HIT interoperability would enhance clinical data access across providers. There's an emergent trend towards moving control of electonic health record data to patients.
“Technology in and of itself is not going to transform healthcare,” Fant said, calling it an “enabler” that will help drive transformation.
Advanced analytics
Advanced analytics includes using real world evidence and prescriptive and predictive analytics. RWE is being used to inform decisions alongside of randomized control trials. For payers, it can reduce unwanted variations in the treatment of diseases, improve outcomes, and reduce costs.
Examples of real-world data includes electronic medical and health records, pharmacy data, hospital visit service details, claims databases, consumer data, and even social media.
While predictive and prescriptive analytics can help industries make better decisions on a timely basis, they answer different questions. Predictive analytics gives you the ability to extrapolate data; prescriptive analytics shows you what the likely outcome would be, answering, how can something be made to happen?
Innovative and personalized therapies and tools
Fant focused on biologics, biosimilars, and digital therapeutics when speaking about innovative and personalized therapies and tools. He noted that the biosimilar market in the US is moving slower than expected compared to Europe and that payers are caught between short-term issues of losing rebates from originator drugs versus the long-term potential of lowering total drug costs if they make the switch to biosimiliars.
In the drug pipeline are Zarxio (a biosimilar to Neupogen) and 3 biosimilars to Remicade: Renflexis, Inflectra, and Ixifi.
Digital therapeutics involves using software to personalize treatment, helping providers engage people before they become patients, perhaps used with remote monitoring behavior modification and other interventions.
Bending the cost curve
Cost control approaches including a new generic non-profit company, the Health Transformation Alliance, and the merger-driven integration of medical benefits.
The Intermountain Healthcare generic drug initiative is a new not-for-profit drug company formed by Intermountain, Ascension, SSM Health, and Trinity Health, focused on making generic medications available and affordable. Fant questioned, though, what will happen if the group actually saves money and improves efficiency. Will it lower total costs, or become another profit center?
Of the Health Transformation Alliance (HTA), Fant called “ a sleeping giant awakening.”
The HTA is an employer-based purchasing alliance with a focus on reducing costs, value-based purchasing and transparency. It buys prescription drugs for over 6 million lives. IBM is one of the employer partners and as such is using its IBM Watson Analytics service to analyze data on 4 million lives over 3 years to look for trends. “Anything and everything is on the table right now,” Fant said, including direct contracts with manufacturers or contracting for bundled services on common conditions. He said PBMs should be concerned about the loss of market share and tighter margins. Health plans not participating in the HTA payment programs may need to develop comparable models.

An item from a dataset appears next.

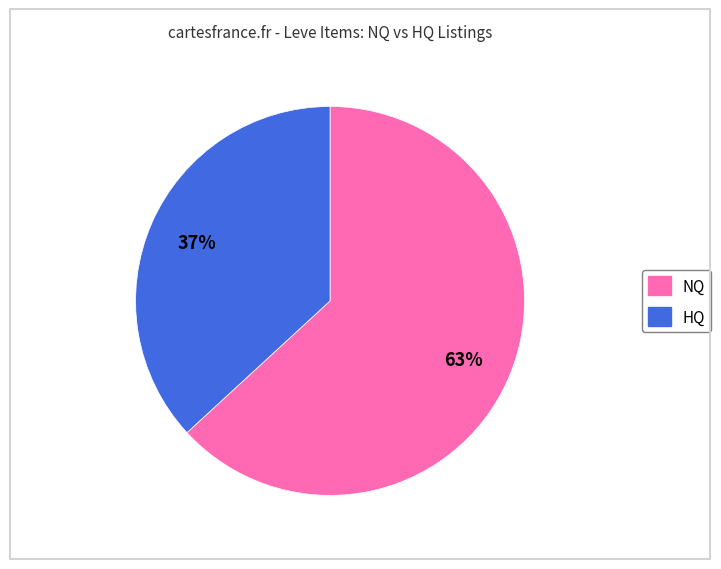

How many segments does this pie chart have?

2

Looking ahead, Fant said the integration of medical and pharmacy benefits will continue to grow, driven by the need to combine utilization, cost and case management functions.
People
Oyekan said this all means that healthcare companies need to have leaders who are comfortable with leading through uncertainty in order to implement value-based care. Organizations need to identify and build people with the potential and behavioral traits who can be those leaders, and identify core elements of high-performing teams.